= Coronation cases =

The Coronation cases were a group of appellate opinions in English law cases, all arising out of contracts that had been made for accommodation for viewing the celebrations surrounding the coronation of King Edward VII and Queen Alexandra, originally scheduled for 26 June 1902. Many owners of buildings along the coronation procession route had rented their front rooms to others who hoped to guarantee themselves a view of the procession, or rented out boats from which to watch the associated naval review. The king fell ill with an abscess of the abdominal wall two days before the planned coronation and it was postponed until 9 August. The renters were not inclined to pay top prices—or pay at all—for rooms on an ordinary day.

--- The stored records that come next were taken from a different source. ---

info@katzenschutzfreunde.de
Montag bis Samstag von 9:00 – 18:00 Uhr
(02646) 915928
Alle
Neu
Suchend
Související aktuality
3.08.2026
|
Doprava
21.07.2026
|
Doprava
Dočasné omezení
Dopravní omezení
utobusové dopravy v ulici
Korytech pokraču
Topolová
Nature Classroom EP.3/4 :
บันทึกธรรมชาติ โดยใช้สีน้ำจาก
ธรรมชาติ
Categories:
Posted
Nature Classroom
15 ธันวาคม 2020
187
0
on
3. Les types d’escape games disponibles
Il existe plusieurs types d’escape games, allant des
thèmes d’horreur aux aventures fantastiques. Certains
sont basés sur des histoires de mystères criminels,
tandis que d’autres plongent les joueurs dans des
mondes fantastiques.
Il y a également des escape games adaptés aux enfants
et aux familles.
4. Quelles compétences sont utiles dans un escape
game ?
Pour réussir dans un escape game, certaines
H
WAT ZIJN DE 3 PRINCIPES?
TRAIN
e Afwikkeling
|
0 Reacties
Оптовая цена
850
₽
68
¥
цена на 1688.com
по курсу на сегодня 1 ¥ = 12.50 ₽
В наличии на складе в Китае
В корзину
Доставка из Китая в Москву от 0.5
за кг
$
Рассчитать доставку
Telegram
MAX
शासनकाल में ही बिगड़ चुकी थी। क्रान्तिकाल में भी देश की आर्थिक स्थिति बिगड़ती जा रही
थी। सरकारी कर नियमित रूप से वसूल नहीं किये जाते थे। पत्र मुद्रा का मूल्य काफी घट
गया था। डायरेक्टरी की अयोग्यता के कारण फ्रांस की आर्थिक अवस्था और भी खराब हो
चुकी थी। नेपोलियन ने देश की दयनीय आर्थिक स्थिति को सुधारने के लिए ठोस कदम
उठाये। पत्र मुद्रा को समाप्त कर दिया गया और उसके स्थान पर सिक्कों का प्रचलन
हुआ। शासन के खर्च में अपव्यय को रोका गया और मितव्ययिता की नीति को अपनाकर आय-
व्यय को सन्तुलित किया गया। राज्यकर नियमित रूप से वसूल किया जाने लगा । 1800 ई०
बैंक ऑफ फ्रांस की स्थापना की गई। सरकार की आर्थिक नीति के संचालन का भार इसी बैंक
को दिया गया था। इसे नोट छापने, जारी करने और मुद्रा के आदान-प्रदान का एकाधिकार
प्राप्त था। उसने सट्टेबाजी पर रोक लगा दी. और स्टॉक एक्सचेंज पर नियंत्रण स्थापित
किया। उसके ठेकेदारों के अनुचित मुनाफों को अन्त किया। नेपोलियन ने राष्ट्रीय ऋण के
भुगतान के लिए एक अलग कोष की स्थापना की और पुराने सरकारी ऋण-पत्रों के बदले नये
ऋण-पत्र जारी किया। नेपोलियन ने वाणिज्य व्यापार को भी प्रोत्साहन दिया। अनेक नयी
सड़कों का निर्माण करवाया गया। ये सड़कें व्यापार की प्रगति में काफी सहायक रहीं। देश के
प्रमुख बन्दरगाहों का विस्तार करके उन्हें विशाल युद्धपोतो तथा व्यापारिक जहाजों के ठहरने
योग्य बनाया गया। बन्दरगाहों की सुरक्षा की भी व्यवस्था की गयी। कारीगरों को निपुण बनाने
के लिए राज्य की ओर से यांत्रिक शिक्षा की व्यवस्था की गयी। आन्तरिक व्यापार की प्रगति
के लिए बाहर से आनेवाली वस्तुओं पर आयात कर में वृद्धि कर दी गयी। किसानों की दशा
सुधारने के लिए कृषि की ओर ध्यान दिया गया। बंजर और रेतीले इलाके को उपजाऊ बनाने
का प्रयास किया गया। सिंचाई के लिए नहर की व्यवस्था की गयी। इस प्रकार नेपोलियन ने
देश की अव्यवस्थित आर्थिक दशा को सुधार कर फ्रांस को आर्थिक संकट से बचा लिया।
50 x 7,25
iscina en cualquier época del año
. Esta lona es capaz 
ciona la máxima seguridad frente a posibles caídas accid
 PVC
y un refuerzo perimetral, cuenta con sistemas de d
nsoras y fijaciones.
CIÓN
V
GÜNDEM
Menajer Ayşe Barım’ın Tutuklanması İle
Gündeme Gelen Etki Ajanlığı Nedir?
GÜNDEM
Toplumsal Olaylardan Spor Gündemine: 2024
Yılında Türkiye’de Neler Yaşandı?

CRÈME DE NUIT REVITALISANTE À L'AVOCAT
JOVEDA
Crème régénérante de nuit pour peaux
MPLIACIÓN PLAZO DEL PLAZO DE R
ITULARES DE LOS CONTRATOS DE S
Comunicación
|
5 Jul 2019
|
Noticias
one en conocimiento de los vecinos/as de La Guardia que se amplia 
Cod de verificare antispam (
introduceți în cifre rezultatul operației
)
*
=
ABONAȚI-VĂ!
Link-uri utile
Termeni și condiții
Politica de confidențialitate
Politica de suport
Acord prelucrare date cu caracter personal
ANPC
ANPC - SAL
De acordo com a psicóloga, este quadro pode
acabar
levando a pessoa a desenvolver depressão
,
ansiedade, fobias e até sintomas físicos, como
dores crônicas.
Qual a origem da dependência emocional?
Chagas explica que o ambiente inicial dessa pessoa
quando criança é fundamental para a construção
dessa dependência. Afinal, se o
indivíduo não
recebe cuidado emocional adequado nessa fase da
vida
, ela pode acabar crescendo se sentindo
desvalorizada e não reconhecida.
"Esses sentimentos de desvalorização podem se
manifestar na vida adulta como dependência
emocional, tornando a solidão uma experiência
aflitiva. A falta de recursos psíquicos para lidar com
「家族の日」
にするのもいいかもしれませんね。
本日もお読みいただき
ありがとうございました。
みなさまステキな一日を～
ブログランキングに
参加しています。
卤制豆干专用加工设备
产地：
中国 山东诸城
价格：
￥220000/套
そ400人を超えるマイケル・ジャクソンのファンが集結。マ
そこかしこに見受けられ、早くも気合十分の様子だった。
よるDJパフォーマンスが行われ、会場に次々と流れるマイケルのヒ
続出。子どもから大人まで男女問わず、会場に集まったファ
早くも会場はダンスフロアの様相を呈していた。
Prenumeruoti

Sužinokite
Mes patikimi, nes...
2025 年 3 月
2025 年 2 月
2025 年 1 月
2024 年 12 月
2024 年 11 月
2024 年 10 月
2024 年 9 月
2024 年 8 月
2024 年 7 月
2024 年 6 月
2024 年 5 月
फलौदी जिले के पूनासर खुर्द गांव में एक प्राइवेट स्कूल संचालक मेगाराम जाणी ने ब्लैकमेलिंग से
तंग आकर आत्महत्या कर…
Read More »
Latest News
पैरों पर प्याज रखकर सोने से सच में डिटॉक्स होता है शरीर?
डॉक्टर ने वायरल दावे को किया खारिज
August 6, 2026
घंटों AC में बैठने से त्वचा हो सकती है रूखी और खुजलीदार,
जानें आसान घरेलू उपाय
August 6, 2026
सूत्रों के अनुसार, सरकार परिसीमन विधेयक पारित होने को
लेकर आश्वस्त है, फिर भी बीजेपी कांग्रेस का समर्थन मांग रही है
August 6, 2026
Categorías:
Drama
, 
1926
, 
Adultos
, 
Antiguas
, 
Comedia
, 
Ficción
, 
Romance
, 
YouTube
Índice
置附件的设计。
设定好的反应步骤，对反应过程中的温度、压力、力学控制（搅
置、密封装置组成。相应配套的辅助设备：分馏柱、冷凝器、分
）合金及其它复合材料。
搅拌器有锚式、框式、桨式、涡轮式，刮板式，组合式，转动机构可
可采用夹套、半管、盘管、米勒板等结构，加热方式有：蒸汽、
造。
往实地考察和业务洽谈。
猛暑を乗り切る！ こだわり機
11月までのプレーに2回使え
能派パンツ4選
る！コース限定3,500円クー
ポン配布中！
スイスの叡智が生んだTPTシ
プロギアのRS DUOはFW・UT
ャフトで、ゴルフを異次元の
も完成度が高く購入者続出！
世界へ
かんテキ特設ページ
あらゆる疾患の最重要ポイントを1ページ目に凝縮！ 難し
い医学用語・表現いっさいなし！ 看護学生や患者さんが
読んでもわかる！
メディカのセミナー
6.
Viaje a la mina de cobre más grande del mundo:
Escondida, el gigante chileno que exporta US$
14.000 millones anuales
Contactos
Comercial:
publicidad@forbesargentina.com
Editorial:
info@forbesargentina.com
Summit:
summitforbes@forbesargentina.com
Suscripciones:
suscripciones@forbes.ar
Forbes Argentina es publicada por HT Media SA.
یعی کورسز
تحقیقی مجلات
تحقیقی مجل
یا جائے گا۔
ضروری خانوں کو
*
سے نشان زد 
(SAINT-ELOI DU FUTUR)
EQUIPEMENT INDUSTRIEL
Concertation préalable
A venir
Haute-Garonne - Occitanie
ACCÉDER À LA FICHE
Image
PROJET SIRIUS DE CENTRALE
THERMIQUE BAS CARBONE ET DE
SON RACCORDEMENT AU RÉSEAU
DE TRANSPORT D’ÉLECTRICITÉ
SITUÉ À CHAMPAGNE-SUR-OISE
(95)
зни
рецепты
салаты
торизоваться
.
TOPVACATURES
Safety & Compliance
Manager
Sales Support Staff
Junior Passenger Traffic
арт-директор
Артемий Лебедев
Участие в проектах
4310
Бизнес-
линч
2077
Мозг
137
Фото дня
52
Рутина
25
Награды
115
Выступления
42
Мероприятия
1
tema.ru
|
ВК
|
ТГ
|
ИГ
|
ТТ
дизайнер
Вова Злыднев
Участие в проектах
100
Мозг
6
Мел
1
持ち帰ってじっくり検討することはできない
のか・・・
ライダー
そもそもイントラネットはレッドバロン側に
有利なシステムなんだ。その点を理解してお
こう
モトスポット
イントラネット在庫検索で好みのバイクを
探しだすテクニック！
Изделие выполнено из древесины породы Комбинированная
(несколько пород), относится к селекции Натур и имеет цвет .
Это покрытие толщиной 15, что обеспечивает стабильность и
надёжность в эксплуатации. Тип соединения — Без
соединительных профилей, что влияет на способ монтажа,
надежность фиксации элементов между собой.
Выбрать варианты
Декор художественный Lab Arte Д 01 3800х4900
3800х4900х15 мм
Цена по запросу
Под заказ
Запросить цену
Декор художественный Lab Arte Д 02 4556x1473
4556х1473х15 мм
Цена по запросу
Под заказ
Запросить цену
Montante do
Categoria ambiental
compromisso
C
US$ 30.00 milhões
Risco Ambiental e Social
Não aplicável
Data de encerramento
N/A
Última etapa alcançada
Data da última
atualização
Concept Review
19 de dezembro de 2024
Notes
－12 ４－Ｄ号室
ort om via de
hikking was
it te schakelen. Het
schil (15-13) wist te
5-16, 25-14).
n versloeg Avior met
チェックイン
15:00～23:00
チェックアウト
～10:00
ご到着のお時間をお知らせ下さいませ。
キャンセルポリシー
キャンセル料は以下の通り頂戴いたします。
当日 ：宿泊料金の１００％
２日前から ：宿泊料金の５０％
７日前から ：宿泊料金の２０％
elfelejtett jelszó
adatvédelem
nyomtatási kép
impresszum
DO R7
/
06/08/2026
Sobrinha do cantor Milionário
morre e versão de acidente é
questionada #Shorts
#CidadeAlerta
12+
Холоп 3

In general, the contracts were voided on the ground of frustration of purpose. Certain contracts which did not mention that the purpose was to view the coronation festivities were upheld, however.

==List of cases==
The cases included:
- Krell v Henry [1903] 2 K.B. 740 (contract voidable on the basis of a frustrated purpose that was implied into the contract from extrinsic factors)
- Chandler v Webster [1904] 1 KB 493 (neither an advance fee already paid nor the balance to be paid after the coronation were recoverable; overruled by the Law Reform (Frustrated Contracts) Act 1943)
- Herne Bay Steamboat Co v Hutton [1903] 2 K.B. 683 (frustration of one purpose did not void a contract also made for a different, non-frustrated purpose)
- Hobson v Pattenden & Co (1903) 19 TLR 186
- Clark v Lindsay (1903) 19 TLR 202
- Griffith v Brymer (1903) 19 TLR 434 – In this matter, the parties entered into the contract after the decision had been made (but not publicized) to operate on the king. The contract was ruled to be void, not under the doctrine of frustration of purpose as in other Coronation cases, but on the grounds of mistake. The crucial difference is that, unlike the other coronation cases where a later event made the contract fundamentally different, in this case the parties entered into the contract under the mistaken assumption of fact that the coronation would take place.